The stage we are at now is getting people who would like tables so we can get enuff for evreyone 

so if you are interested then please let me know i will add you to the list and then confirm near the time if you want to book a table for the show 

all breeders are welcome aswell as viv makers frozen and live food ect
and equipment supplies

So as above let me know if you are interested in table space please pm me or reply back to this so i can get the list together 

Cheers 

Andrew Stagg


----------



## SleepyD (Feb 13, 2008)

depending on how many babies I have left or ready ~ there'd have to be enough to warrant a table ~ I may be interested in this


----------



## xxstaggyxx (Oct 22, 2008)

SleepyD said:


> depending on how many babies I have left or ready ~ there'd have to be enough to warrant a table ~ I may be interested in this


ok mate ill put you down on the list for now


----------



## tigger79 (Aug 22, 2006)

hhhhmmm i'll attend should still be in plymouth in july - if it is going ahead you need to act fast as you only have a month o get every thing organised - need time to advertise etc etc.


----------



## xxstaggyxx (Oct 22, 2008)

july is not set in stone may be early august im getting flyers all made up and a website done as week speek im contacting the rep shops in plymouth to see if they also want to come along just looking for breeders on here who would like a table or a few tables


----------



## tigger79 (Aug 22, 2006)

well should be good and will mean i wont have to get up at silly o'clock or travel miles n miles to go to the show.


----------



## xxstaggyxx (Oct 22, 2008)

tigger79 said:


> well should be good and will mean i wont have to get up at silly o'clock or travel miles n miles to go to the show.

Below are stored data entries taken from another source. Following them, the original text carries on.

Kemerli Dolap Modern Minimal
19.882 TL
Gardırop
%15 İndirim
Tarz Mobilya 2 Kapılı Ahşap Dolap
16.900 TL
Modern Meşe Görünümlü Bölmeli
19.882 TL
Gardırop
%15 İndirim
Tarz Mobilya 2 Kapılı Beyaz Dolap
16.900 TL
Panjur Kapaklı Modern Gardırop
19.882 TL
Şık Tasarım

Thats what i was thinking as dont think there has been a rep show / meet down this neck of the woods plus i would be to lazy to get out of bed silly hours of the morning i will have set dates on saturday and also find out if food and drink will be layed on and if they can open the bar for us


----------



## tigger79 (Aug 22, 2006)

if not i'm sure we cud find a vendor that would like to park a van there for the day


----------



## xxstaggyxx (Oct 22, 2008)

tigger79 said:


> if not i'm sure we cud find a vendor that would like to park a van there for the day


yea that shouldt be a issue there are plenty down here on a friday night in the city center they are evrey were 

if you could spred the word about the show it would be grate


----------



## Simplylucy (May 22, 2009)

Oh fabulous, something local (ish).

I'll keep my eye open for the date, won't be trading this year but you never know in the future.

I have a nice 10 viv stack that is currently sat empty so will be looking out for interesting bargains!​


----------



## xxstaggyxx (Oct 22, 2008)

lucy1978 said:


> Oh fabulous, something local (ish).​
> 
> I'll keep my eye open for the date, won't be trading this year but you never know in the future.​
> 
> I have a nice 10 viv stack that is currently sat empty so will be looking out for interesting bargains!​


the set date will be posted saturday


----------



## djjohn (Aug 18, 2007)

i would be interested in tables


----------



## xxstaggyxx (Oct 22, 2008)

djjohn said:


> i would be interested in tables


How many would you be interested in mate


----------



## xxstaggyxx (Oct 22, 2008)

there is still table spaces avalible we now how a local breeder coming 

dean from two by two here is his website DM Reptile Breeder


----------



## xxstaggyxx (Oct 22, 2008)

There is still lots of table space avalible so get yourself down on the list for a table or tables


----------



## xxstaggyxx (Oct 22, 2008)

just a small update they will be opening the bar for us after the show and also laying on food and drink during the show


----------



## xxstaggyxx (Oct 22, 2008)

The show will be taking place on the 3rd week of august date will be posted tomorow


----------



## djjohn (Aug 18, 2007)

xxstaggyxx said:


> How many would you be interested in mate


probably 2 tables thanks


----------



## xxstaggyxx (Oct 22, 2008)

djjohn said:


> probably 2 tables thanks


not a probs ill put you down onto the list now you can pay for tables at the door all sellers will be let in about 1 hour half earlie to get set up and ready


----------